Asperger's is not a crime
Me too, I'm a little disturbed by the attempts to blame criminal behavior on asperger's syndrome. In my observation, aspies are inclined to be meek and avoid violence. I would actually think that a world full of aspies would actually be a safe, fun place to be.
Of course he's bumping into more people who left google for microsoft--because he's back at microsoft. He can't be bumping into anyone who left microsoft for google, they'd be hundreds of miles away.
It's not a hardware problem
Depends on what services they plan to provide, but I can say that hand picking motherboard components and power supplies is going to be only a tiny part of microsoft's or msn's cost issue. The main problem is if they use IIS/dot net to perform the services, the inefficiency of the application/OS stack will destroy the 10% savings from hardware choices.

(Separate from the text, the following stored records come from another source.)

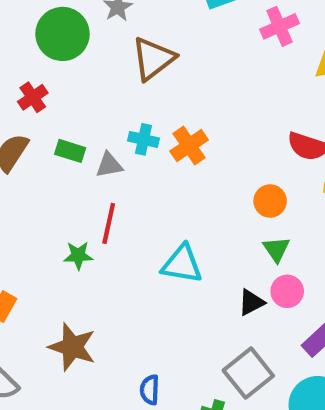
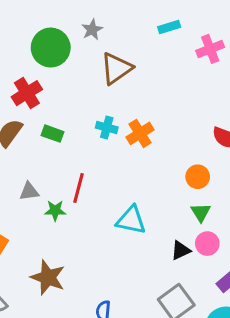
red cross: (33, 97) -> (27, 93), size x1.4
gray triangle: (109, 165) -> (29, 191), moved

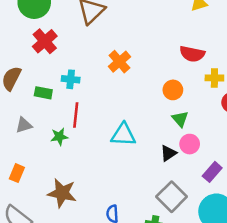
red cross: (27, 93) -> (45, 41), moved
cyan cross: (107, 128) -> (71, 79), moved
green rectangle: (53, 134) -> (43, 93), moved
gray triangle: (29, 191) -> (24, 125), moved

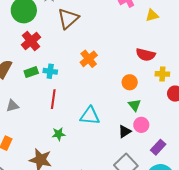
green rectangle: (43, 93) -> (31, 72), moved, turned -32
green star: (59, 137) -> (59, 134), moved

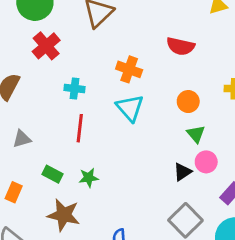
red semicircle: (146, 55) -> (181, 46), moved
orange cross: (89, 59) -> (129, 69), turned -30
green rectangle: (31, 72) -> (53, 174), moved, turned 48
cyan triangle: (90, 116) -> (130, 108), moved, turned 45

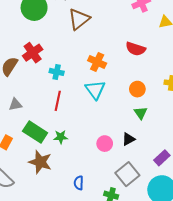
red cross: (46, 46) -> (33, 53), moved
pink circle: (206, 162) -> (105, 144), moved
green rectangle: (53, 174) -> (35, 132), size x1.6

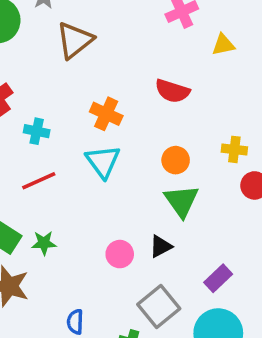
red line: (58, 101) -> (39, 181), turned 54
green triangle: (141, 113) -> (181, 201), size x1.5

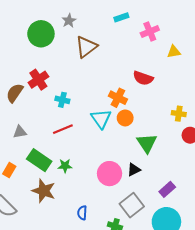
orange cross: (106, 114) -> (118, 98), moved
orange circle: (176, 160) -> (125, 118), moved
pink circle: (120, 254) -> (110, 174), size x1.5

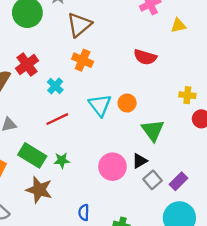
orange cross: (118, 98) -> (83, 60), moved
cyan cross: (62, 100) -> (55, 86), turned 32
gray square: (132, 205) -> (153, 180), moved, size x0.7

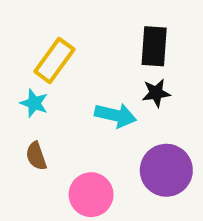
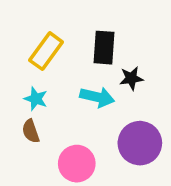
black rectangle: (154, 46) -> (104, 48), moved
cyan star: (34, 103) -> (36, 99), moved

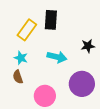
black rectangle: (104, 48) -> (51, 20), moved
black star: (131, 78) -> (88, 46), moved

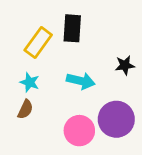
brown semicircle: (18, 77) -> (25, 109), turned -136
pink circle: (45, 96) -> (79, 131), moved

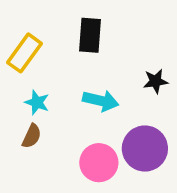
yellow rectangle: (38, 43) -> (25, 53), moved

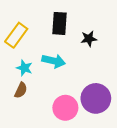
black star: (156, 81) -> (89, 39), moved
cyan arrow: (101, 101) -> (54, 61), moved

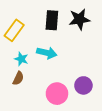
black star: (89, 39) -> (79, 19), moved, size x1.5
purple circle: (96, 98) -> (83, 85), size x0.7

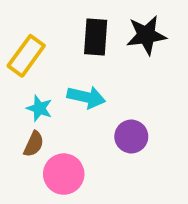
purple circle: (83, 85) -> (131, 136), moved
pink circle: (57, 94) -> (64, 174), moved

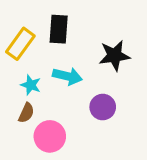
black star: (146, 35) -> (114, 56), moved
black rectangle: (96, 37) -> (59, 29), moved

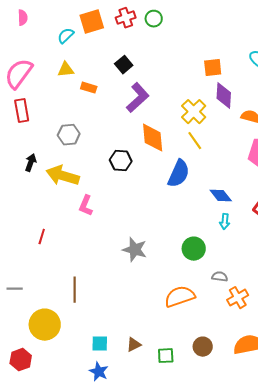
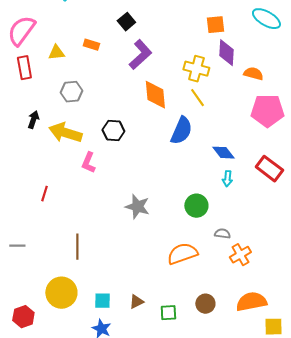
yellow triangle: (66, 70) -> (56, 53), moved
yellow cross: (194, 112) -> (196, 69), turned -30
black hexagon: (121, 161) -> (113, 131), moved
yellow circle: (45, 325) -> (61, 293), moved

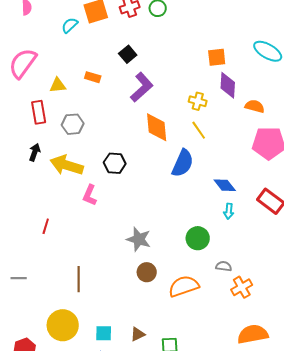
red rectangle: (24, 68) -> (39, 112), moved
yellow cross: (196, 69) -> (198, 101), size x0.7
brown circle: (205, 304) -> (147, 272), moved

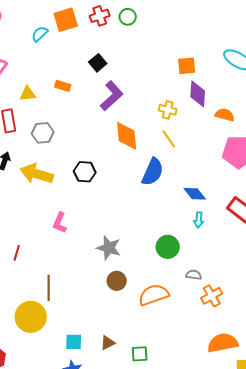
pink L-shape: (90, 195) -> (60, 223), moved
red line: (46, 226) -> (17, 253), moved
yellow circle: (63, 325) -> (31, 317), moved

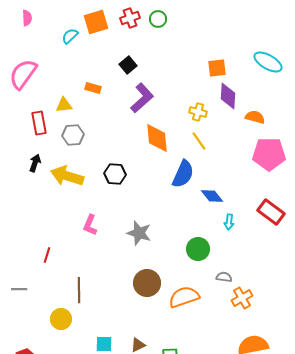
yellow triangle: (28, 94) -> (64, 105), moved
blue diamond: (195, 194) -> (212, 196), moved
gray star: (109, 248) -> (139, 233), moved
brown circle: (117, 281) -> (147, 283), size x1.4
yellow circle: (31, 317) -> (61, 319), size x0.7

My own employer uses IIS for all web services. The have small datacenter at one location with about 50 windows server machines and by my estimate of the actual work they do, they could all be replaced by about 3 boxes if they were running on any unix-like OS from AIX to Linux. Hysterically, the main app is actually cross-platform so they could easily make this transition if they wanted to save $10k a month on a/c and power.